--- Data to use Enclosed Below ---

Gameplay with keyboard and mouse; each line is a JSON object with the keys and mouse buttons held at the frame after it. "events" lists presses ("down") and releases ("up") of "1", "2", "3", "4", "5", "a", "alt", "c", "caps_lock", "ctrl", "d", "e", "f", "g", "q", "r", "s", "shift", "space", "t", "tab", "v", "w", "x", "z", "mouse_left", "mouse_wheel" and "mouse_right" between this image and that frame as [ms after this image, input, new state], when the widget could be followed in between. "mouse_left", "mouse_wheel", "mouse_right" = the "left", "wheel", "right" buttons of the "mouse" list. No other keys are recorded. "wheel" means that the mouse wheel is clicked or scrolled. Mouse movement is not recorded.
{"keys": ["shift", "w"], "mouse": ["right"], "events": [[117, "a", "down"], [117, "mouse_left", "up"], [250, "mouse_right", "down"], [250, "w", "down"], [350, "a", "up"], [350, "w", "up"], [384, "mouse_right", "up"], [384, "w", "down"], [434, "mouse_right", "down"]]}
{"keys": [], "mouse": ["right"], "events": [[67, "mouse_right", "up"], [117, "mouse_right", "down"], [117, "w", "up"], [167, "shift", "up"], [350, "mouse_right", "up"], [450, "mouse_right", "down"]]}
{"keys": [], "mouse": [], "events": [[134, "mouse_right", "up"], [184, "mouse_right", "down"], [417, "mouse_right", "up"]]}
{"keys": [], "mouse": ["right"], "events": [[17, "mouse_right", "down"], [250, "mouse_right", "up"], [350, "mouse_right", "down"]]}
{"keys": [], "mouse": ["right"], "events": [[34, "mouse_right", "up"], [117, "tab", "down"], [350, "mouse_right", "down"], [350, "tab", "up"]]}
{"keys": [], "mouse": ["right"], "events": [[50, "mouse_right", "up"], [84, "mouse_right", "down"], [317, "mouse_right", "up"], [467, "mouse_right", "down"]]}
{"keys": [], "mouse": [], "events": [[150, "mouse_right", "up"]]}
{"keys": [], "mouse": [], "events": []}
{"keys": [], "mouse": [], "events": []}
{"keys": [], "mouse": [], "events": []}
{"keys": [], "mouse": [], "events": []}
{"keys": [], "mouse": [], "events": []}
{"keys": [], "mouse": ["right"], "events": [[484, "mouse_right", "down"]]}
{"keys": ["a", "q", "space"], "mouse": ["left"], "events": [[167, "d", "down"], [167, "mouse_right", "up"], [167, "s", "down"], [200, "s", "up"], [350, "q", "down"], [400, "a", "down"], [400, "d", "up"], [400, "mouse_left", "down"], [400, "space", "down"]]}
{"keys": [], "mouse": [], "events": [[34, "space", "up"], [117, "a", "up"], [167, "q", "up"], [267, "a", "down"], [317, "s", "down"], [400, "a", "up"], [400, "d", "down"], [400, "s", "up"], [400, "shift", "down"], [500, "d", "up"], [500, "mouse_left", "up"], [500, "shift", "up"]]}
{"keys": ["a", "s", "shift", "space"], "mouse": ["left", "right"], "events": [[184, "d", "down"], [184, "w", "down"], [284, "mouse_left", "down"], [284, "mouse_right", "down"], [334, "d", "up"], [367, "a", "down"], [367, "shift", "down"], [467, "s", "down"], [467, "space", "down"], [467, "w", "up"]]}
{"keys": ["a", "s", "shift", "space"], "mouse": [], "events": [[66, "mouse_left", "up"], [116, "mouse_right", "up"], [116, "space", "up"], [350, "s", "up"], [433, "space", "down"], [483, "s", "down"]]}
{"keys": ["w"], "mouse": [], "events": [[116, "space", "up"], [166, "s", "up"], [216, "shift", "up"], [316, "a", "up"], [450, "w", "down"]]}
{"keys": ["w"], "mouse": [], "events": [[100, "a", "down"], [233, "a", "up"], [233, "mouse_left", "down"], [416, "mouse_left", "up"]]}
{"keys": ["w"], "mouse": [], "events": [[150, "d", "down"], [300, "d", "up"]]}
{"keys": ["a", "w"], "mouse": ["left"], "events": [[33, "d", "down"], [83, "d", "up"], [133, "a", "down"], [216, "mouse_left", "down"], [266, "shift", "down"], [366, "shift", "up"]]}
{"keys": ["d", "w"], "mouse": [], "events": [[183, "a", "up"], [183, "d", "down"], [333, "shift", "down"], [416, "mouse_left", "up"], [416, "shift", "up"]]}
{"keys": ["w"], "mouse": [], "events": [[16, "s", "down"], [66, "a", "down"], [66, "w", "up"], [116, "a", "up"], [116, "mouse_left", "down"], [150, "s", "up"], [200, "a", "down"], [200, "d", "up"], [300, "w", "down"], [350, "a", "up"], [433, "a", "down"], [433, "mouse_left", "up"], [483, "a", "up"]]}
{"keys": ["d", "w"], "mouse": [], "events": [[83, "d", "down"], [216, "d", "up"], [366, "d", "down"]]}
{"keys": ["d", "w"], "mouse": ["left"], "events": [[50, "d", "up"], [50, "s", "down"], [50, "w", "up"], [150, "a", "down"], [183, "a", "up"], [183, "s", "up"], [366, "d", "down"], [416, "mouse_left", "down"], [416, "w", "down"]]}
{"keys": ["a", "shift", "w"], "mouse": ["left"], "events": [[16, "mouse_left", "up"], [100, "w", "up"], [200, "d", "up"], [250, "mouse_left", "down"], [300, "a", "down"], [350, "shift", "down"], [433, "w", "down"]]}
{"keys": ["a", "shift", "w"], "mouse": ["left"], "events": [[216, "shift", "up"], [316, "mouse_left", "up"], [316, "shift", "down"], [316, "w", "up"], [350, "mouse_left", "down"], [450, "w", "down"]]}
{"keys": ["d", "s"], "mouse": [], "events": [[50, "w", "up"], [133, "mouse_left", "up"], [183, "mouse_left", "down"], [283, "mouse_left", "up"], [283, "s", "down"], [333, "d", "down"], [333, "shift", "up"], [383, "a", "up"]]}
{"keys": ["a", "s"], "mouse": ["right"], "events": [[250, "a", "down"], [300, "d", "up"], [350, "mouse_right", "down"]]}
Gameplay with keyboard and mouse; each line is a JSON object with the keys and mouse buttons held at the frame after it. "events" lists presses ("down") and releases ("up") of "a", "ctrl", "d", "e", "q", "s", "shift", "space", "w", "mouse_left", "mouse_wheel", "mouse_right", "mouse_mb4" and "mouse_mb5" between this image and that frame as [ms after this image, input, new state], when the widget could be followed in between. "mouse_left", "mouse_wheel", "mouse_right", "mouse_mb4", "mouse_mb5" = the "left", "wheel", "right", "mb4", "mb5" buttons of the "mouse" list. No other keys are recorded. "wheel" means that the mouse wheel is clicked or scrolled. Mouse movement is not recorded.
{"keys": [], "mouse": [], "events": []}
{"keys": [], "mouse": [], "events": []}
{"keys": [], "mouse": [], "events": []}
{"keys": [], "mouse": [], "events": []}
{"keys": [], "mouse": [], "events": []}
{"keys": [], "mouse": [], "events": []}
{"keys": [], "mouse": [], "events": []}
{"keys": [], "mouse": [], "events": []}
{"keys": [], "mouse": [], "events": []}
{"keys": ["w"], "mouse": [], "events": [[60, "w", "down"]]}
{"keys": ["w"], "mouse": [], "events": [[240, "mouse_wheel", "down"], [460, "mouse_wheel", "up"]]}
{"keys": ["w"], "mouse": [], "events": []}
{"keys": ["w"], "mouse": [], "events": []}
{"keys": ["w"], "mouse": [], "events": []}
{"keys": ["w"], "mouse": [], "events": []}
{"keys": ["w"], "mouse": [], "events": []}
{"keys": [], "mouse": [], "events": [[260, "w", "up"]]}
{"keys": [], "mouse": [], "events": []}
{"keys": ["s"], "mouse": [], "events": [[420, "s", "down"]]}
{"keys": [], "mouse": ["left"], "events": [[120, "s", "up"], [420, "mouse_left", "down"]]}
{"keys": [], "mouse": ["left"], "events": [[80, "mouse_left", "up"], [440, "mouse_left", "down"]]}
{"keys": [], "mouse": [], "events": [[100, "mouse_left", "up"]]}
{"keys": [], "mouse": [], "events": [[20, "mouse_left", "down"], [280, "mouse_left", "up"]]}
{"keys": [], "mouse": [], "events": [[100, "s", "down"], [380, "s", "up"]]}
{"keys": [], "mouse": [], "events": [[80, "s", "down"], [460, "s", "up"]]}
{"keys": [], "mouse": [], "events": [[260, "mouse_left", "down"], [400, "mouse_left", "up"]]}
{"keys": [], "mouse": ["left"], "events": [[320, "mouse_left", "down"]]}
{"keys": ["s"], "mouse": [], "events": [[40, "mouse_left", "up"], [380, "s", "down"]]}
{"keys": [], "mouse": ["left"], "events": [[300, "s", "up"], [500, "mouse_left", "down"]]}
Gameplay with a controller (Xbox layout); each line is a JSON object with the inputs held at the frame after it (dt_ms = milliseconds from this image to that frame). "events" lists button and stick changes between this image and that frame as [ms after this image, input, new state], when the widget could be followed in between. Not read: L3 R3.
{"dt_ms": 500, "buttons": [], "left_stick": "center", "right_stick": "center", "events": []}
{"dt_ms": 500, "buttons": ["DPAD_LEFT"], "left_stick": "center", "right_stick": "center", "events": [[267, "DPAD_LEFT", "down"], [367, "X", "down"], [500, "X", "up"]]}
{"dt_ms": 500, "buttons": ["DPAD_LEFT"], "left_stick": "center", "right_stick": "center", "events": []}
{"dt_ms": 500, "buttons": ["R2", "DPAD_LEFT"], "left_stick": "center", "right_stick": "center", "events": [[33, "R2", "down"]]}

--- End of Enclosed Data to use ---

* **Prompt**
Could you give again exactly the lines from the line containing "Gameplay with a" through the final line of the data above, and no others?

* **Completed task**
Gameplay with a controller (Xbox layout); each line is a JSON object with the inputs held at the frame after it (dt_ms = milliseconds from this image to that frame). "events" lists button and stick changes between this image and that frame as [ms after this image, input, new state], when the widget could be followed in between. Not read: L3 R3.
{"dt_ms": 500, "buttons": [], "left_stick": "center", "right_stick": "center", "events": []}
{"dt_ms": 500, "buttons": ["DPAD_LEFT"], "left_stick": "center", "right_stick": "center", "events": [[267, "DPAD_LEFT", "down"], [367, "X", "down"], [500, "X", "up"]]}
{"dt_ms": 500, "buttons": ["DPAD_LEFT"], "left_stick": "center", "right_stick": "center", "events": []}
{"dt_ms": 500, "buttons": ["R2", "DPAD_LEFT"], "left_stick": "center", "right_stick": "center", "events": [[33, "R2", "down"]]}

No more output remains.